◆ **TASK GOAL**
In the entries below, filter for the word "than" and copy every matching line.

◆ **EXERCISE INPUT**
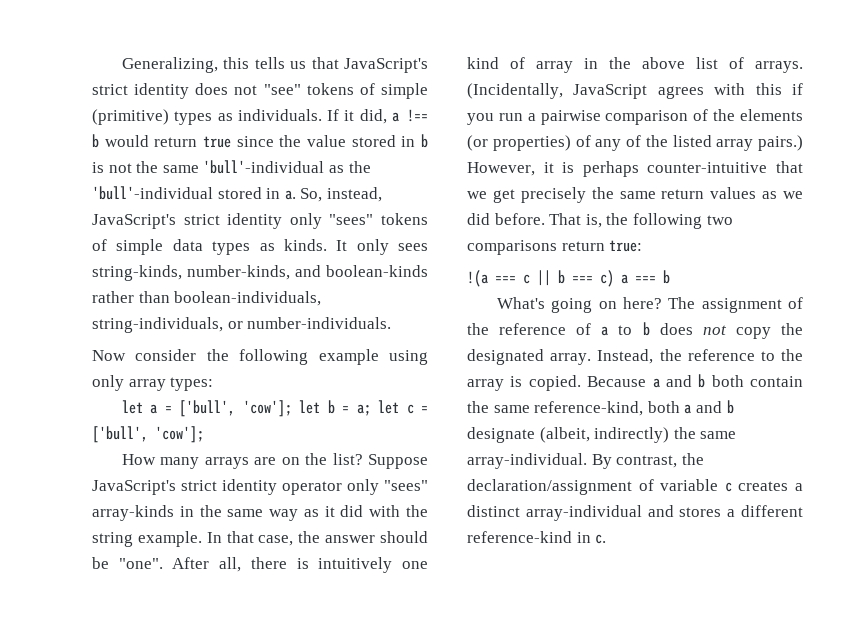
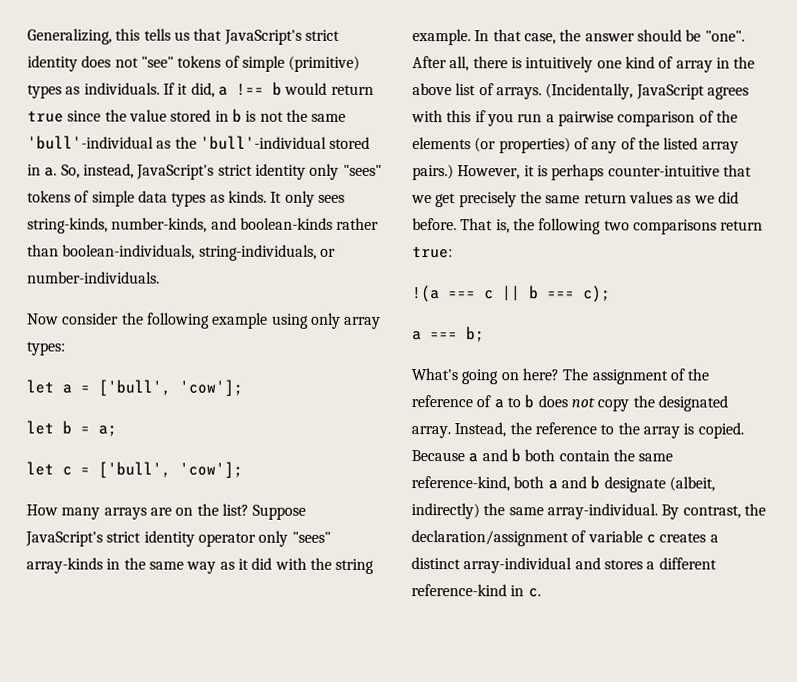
(292, 408) none -> (243, 388) //
(371, 410) none -> (117, 431) //
[600,270,614,287] c) -> [583,285,611,303] c); //
[663,270,670,284] b -> [465,326,485,343] b;

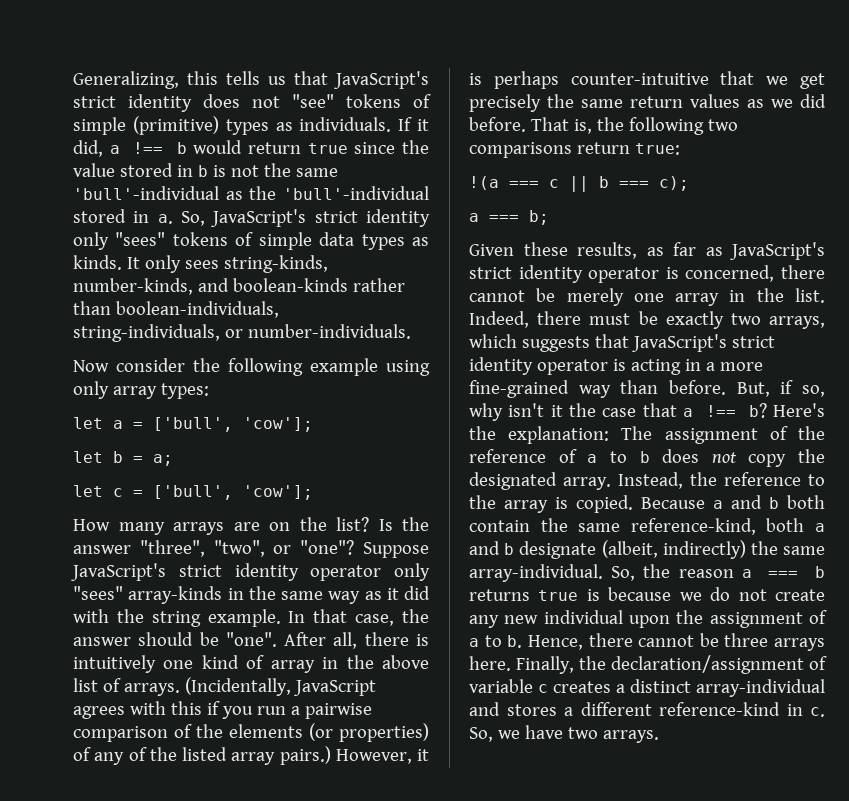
[82,163,134,179] instead, -> (205, 218) none
(249, 509) none -> [378,517,429,531] [73,540,355,557] Is the answer "three", "two", or "one"?
[411,368,559,385] What's going on here? -> [469,242,825,260] [469,265,825,283] [469,288,825,306] [469,311,825,329] [469,334,775,352] [469,357,763,375] [469,380,826,398] [469,403,825,421] [469,426,610,444] Given these results, as far as JavaScript's strict identity operator is concerned, there cannot be merely one array in the list. Indeed, there must be exactly two arrays, which suggests that JavaScript's strict identity operator is acting in a more fine-grained way than before. But, if so, why isn't it the case that a !== b? Here's the explanation:
[661,504,741,520] By contrast, -> [611,564,825,581] [469,587,826,601] [469,610,827,628] [469,633,825,651] [469,656,574,674] So, the reason a === b returns true is because we do not create any new individual upon the assignment of a to b. Hence, there cannot be three arrays here. Finally,
(541, 593) none -> [469,725,659,743] So, we have two arrays.

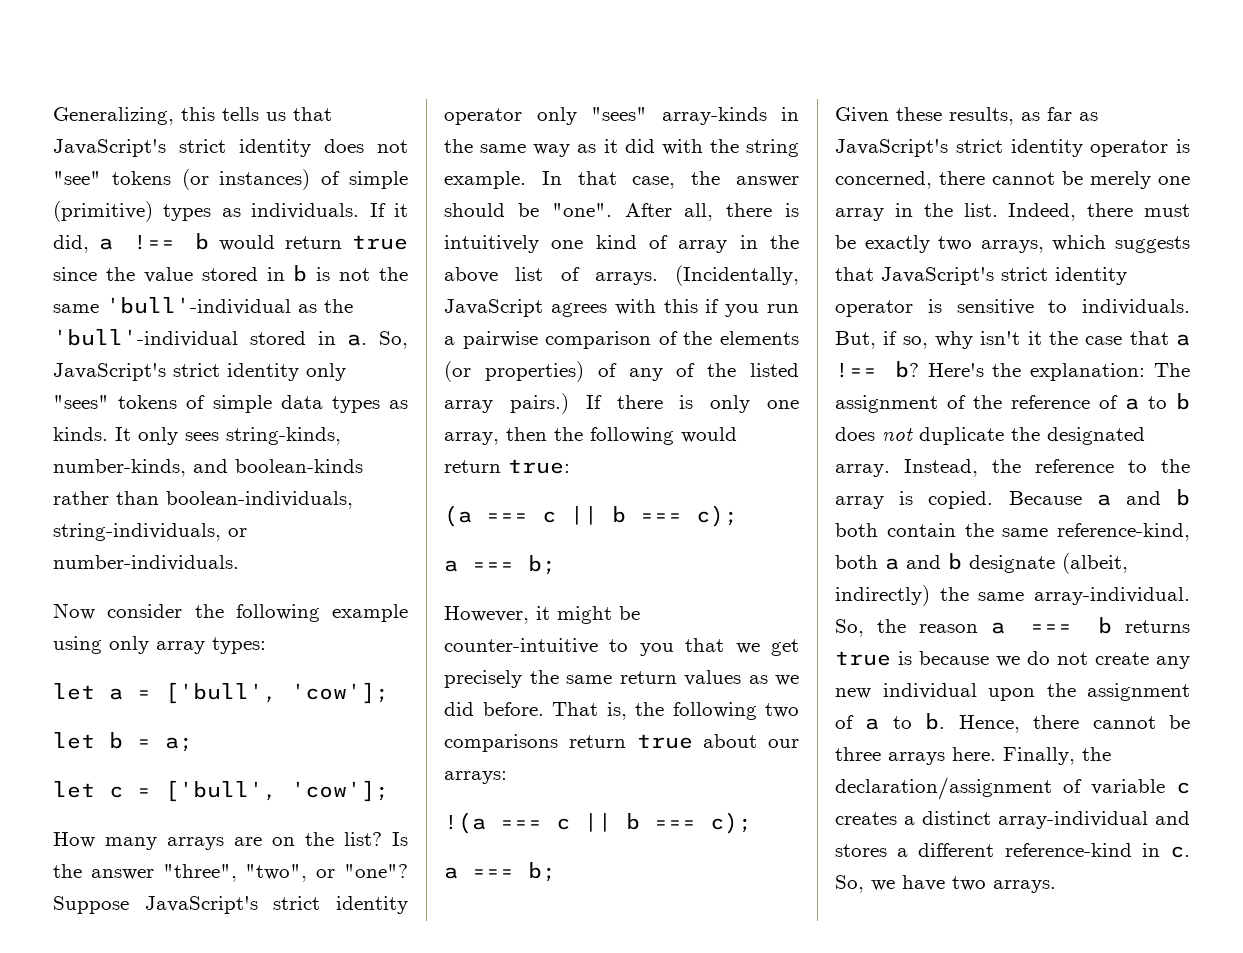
(401, 101) none -> [181,169,311,190] (or instances)
[335,749,429,764] [469,71,709,89] However, it is perhaps counter-intuitive -> [585,395,799,413] [444,427,737,445] [444,459,570,474] [444,505,738,527] [444,555,556,575] [444,606,640,624] [444,638,674,656] If there is only one array, then the following would return true: // (a === c || b === c); // a === b; // However, it might be counter-intuitive to you
[634,143,680,155] true: -> [636,734,799,749] [444,771,507,784] true about our arrays:
[630,359,763,375] [469,380,726,398] acting in a more fine-grained way than before. -> [956,299,1190,315] sensitive to individuals.
[748,454,787,467] copy -> [919,427,1004,445] duplicate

◆ **EXPECTED OUTPUT**
[411,368,559,385] What's going on here? -> [469,242,825,260] [469,265,825,283] [469,288,825,306] [469,311,825,329] [469,334,775,352] [469,357,763,375] [469,380,826,398] [469,403,825,421] [469,426,610,444] Given these results, as far as JavaScript's strict identity operator is concerned, there cannot be merely one array in the list. Indeed, there must be exactly two arrays, which suggests that JavaScript's strict identity operator is acting in a more fine-grained way than before. But, if so, why isn't it the case that a !== b? Here's the explanation:
[630,359,763,375] [469,380,726,398] acting in a more fine-grained way than before. -> [956,299,1190,315] sensitive to individuals.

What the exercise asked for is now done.